Ability of bryophytes to track areas of suitable climate depends on their habitat preferences

Zun Dai1, Jian Zhang2, and Jian Wang1*   

  1. 1 Bryology Laboratory, School of Life Science, East China Normal University, Shanghai 200241, China
    2 Research Center for Global Change and Complex Ecosystems, School of Ecological and Environmental Science, East China Normal University, Shanghai 200241, China

    *Author for correspondence.
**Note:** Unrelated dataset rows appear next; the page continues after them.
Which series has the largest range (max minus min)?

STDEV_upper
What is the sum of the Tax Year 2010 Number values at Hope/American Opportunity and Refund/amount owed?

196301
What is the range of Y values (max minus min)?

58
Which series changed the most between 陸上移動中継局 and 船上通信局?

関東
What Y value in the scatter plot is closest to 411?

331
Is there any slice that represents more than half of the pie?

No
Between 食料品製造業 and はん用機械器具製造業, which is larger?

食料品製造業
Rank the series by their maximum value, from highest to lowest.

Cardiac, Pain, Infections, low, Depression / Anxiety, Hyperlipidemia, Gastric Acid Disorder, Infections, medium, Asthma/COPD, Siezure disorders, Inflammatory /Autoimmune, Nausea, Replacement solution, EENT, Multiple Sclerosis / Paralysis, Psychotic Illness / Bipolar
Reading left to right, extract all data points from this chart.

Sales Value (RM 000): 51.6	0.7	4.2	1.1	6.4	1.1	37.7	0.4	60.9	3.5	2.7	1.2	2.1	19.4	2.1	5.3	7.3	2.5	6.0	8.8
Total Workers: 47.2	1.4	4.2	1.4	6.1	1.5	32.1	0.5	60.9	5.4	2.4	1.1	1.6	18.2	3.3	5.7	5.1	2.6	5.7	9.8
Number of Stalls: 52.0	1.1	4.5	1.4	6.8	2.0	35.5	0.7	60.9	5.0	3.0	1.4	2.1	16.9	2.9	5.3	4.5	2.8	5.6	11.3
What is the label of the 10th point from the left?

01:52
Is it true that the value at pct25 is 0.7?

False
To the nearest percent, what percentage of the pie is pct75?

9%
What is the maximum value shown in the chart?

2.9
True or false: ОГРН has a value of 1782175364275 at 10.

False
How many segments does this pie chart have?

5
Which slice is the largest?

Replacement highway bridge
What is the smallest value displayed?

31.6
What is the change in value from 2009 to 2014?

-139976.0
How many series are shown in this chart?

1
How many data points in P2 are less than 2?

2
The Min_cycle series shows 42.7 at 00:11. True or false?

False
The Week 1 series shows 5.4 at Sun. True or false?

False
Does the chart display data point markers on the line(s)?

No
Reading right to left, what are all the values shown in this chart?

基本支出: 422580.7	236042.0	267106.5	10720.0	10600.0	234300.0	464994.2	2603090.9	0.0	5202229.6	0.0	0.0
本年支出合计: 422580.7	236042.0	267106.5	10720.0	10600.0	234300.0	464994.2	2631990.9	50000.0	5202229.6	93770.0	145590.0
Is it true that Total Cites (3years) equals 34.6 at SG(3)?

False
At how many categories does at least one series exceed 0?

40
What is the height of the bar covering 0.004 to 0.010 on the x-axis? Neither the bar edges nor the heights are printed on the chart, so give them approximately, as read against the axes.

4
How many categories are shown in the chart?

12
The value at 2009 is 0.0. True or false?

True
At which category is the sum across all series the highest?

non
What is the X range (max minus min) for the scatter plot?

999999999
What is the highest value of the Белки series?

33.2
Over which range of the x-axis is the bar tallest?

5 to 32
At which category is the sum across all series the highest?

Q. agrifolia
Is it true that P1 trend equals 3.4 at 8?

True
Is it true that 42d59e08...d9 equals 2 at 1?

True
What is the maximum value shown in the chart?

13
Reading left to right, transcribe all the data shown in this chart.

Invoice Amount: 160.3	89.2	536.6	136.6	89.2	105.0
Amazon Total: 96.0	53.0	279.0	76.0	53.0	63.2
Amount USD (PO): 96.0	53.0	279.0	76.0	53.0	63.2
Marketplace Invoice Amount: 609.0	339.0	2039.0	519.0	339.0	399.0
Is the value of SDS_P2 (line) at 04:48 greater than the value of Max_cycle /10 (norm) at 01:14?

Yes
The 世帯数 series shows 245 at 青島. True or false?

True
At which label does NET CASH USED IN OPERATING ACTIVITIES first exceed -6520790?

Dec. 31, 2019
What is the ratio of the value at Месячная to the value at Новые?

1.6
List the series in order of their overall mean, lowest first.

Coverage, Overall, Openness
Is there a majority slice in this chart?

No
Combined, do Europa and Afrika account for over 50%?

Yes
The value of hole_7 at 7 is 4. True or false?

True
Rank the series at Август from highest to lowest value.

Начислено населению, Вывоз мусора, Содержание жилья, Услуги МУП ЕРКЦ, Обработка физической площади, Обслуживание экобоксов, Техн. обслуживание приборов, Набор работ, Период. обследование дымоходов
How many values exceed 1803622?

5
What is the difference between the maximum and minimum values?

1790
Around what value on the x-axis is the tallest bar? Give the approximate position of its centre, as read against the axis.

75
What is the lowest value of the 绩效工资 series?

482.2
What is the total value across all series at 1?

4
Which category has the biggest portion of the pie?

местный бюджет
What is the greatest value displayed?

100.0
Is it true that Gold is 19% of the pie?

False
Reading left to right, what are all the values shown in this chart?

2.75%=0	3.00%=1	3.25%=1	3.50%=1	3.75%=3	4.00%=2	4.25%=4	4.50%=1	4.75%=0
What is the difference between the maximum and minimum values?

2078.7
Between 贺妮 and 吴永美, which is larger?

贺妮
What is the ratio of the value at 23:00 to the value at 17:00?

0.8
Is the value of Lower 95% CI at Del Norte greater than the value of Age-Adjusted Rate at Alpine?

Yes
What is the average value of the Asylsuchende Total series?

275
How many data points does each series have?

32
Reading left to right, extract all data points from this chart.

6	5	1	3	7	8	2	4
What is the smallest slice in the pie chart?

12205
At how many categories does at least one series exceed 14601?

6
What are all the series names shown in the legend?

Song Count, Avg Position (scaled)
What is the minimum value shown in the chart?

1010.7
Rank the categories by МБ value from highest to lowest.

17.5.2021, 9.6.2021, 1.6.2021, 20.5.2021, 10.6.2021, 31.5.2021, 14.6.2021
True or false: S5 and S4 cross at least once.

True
E‐mail: jwang@bio.ecnu.edu.cn
  • Received:2021-04-07 Accepted:2022-01-18 Online:2022-03-03 Published:2023-01-01


The impact of climate change on biodiversity operates through a complex mixture of habitat loss and range shift through the emergence of newly suitable areas (Warren et al., 2013). The main question is therefore to determine whether species have the ability to balance the loss of suitable habitats by effectively shifting their ranges and track suitable areas under climate change (Nogués-Bravo et al., 2018). Zanatta et al. (2020) most recently simulated the dispersal of apparently extremely efficient dispersers, namely bryophytes, whose tiny spores (<20 µm on average) are wind-dispersed across large distances, under several climate change scenarios. They concluded that, despite their high dispersal capacities, bryophytes will lose suitable areas at a faster rate than they will colonize newly suitable areas. Paradoxically, mounting evidence points to striking range expansions in epiphytic floras in the context of the sharp decrease of SO2 concentrations since the 1980s and climate warming (Tuba et al., 2011). Here, we addressed this apparent controversy by reassessing the results of Zanatta et al. (2020) in the light of the repartitioning of the data per habitat type.